Bull. Civ. 1998 I no. 287 p. 199 Case Rozec v. CPAM de Pau
07 October 1998
Translated French Cases and Materials under the direction of Professor B. Markesinis and M. le Conseiller Dominique Hascher
Translated by:
Tony Weir
Professor B. S. Markesinis

Given that M. X, born in 1943, whos e progressive arthritis in his right knee had put his lower leg ten degrees out of straight, which no previous treatments had been able to cure, had Dr Y proceed in December 1990 to a surgical operation which ameliorated the posture of the lower leg but allegedly resulted in subsequent tendonitis and muscular spasm for which M. X sought damages from the surgeon; that his claim was dismissed by the Court of Appeal of Pau (16 October 1996) upholding the decision of the trial court;

On the first ground of complaint:

Given that M. X criticises the court below for failure to reply to his argument that when the surgeon was reducing the bone in order to straighten the leg he was guilty of negligence and for failure to inquire whether such negligence had not made him lose the chance of getting better or avoiding the infirmity;

But given that that courts below, founding on two reports from experts, held that the tendonitis and spasm affecting M. X were not due to any damage to the sciatic nerve during the operation but to a post-operative haematoma which occurred when the tourniquet was removed, so that the hypothesis of carelessness in the operation collapses, as does the question of loss of a chance, and cannot be accepted;

On the second ground of complaint:

Given that M. X further criticises the court below for holding that the doctor was not obliged to inform him that there was a risk of harm to the sciatic nerve when the leg was being straightened by reduction of the bone on the sole ground that such risk was exceptional, being only 1%, and holding that this was not a harm;

But given that the court of appeal, by sound reasoning, found, on the one hand, that in view of the progressive nature of M. X’s arthritis and the failure of all previous treatment the operation he underwent was indispensable and the only way to improve his condition, and on the other that the operation actually did achieve the envisaged improvement, in that M. X recovered the use of his knee and could pursue not only his business activities but also his previous leisure interests such as cycling and hunting and that what he suffered thereafter was not severe spasm but only minor discomfort less than would have occurred had the operation not taken place; that if M. X was deprived of the chance of refusing the operation he suffered no harm as a result, a finding which by itself justifies the decision, leaving aside as superfluous the holding, which is bad in law, that there is no need to inform a patient of a risk which arises only exceptionally;

For these reasons DISMISSES the application for review.

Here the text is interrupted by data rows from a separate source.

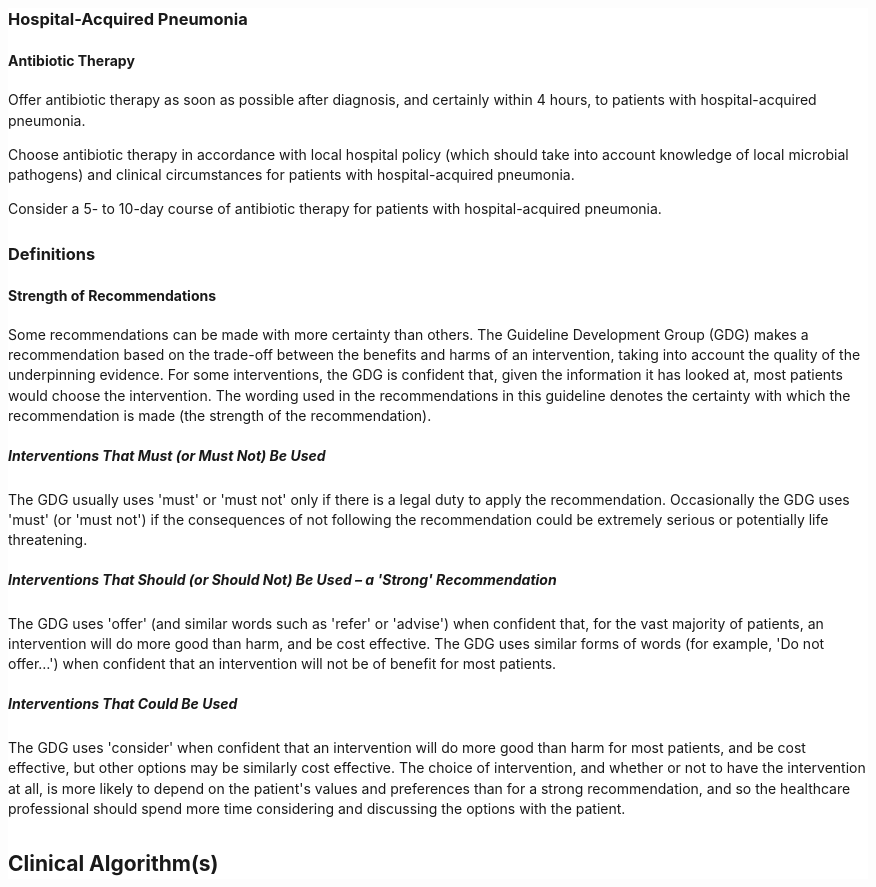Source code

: 
###  Hospital-Acquired Pneumonia 


####  Antibiotic Therapy 


Offer antibiotic therapy as soon as possible after diagnosis, and certainly within 4 hours, to patients with hospital-acquired pneumonia. 


Choose antibiotic therapy in accordance with local hospital policy (which should take into account knowledge of local microbial pathogens) and clinical circumstances for patients with hospital-acquired pneumonia. 


Consider a 5- to 10-day course of antibiotic therapy for patients with hospital-acquired pneumonia. 


###  Definitions 


####  Strength of Recommendations 


Some recommendations can be made with more certainty than others. The Guideline Development Group (GDG) makes a recommendation based on the trade-off between the benefits and harms of an intervention, taking into account the quality of the underpinning evidence. For some interventions, the GDG is confident that, given the information it has looked at, most patients would choose the intervention. The wording used in the recommendations in this guideline denotes the certainty with which the recommendation is made (the strength of the recommendation). 


#####  Interventions That Must (or Must Not) Be Used 


The GDG usually uses 'must' or 'must not' only if there is a legal duty to apply the recommendation. Occasionally the GDG uses 'must' (or 'must not') if the consequences of not following the recommendation could be extremely serious or potentially life threatening. 


#####  Interventions That Should (or Should Not) Be Used – a 'Strong' Recommendation 


The GDG uses 'offer' (and similar words such as 'refer' or 'advise') when confident that, for the vast majority of patients, an intervention will do more good than harm, and be cost effective. The GDG uses similar forms of words (for example, 'Do not offer…') when confident that an intervention will not be of benefit for most patients. 


#####  Interventions That Could Be Used 


The GDG uses 'consider' when confident that an intervention will do more good than harm for most patients, and be cost effective, but other options may be similarly cost effective. The choice of intervention, and whether or not to have the intervention at all, is more likely to depend on the patient's values and preferences than for a strong recommendation, and so the healthcare professional should spend more time considering and discussing the options with the patient. 
## Clinical Algorithm(s)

07 octobre 1998, Bull. n° 287 :
1) The mere fact that a risk inherent in a surgical operation only occurs exceptionally does not exempt a doctor from the obligation to inform his patient of it: see note under Civ 1, 15 July 1999.

2) The mere fact that a patient was not informed of a risk, which actually occurred, relating to a surgical operation which he underwent, does not prove detriment resulting from the loss of the option he would have had, if he had been informed, of refusing the operation. This is because, on the one hand, having regard to the failure of all previous treatments, it was essential and of such a nature as only to improve his condition, and it had ended in the improvement expected and, on the other hand, this patient did not suffer on account of the realisation of the risk, but from disorders less than those flowing from not carrying out the operation.

Cf note under Civ 1, 29 June 1999, and more particularly the developments relative to the judgment of the 20 June 2000 (Civ 1, Bull no 193): there should be a reference back to the judge to discover, taking account of the patient's state of health, his personality, the risks inherent in the treatment proposed, and the effects which this information could have had on the patient's consent or refusal. The indemnification will reduce (even to nothing if the chance of refusing the operation is considered to be non-existent) to the extent that the operation effected is considered to be necessary (CA Toulouse, 2 July and 4 November 2002 ). See likewise Civ 1, 13 November 2002, Bull I, no 265: The violation of the obligation to provide information which falls on the practitioner can only result in the imposition of a sanction to the extent that a detriment results from it, the existence of which is confirmed by the judges of the lower courts in the exercise of their sovereign powers of appreciation. A court of appeal which rejects a patient's claim based on a practitioner's violation of his obligation to provide information, by finding that it had not been shown (1) that the patient (informed of the exceptional risk associated with the surgical operation, the necessity of which was accepted by the expert, taking account of the danger inherent in the presence of a nodule on the thyroid gland) would have refused the operation and (2) that the absence of information had caused him a detriment which was indemnifiable, ruled correctly in law.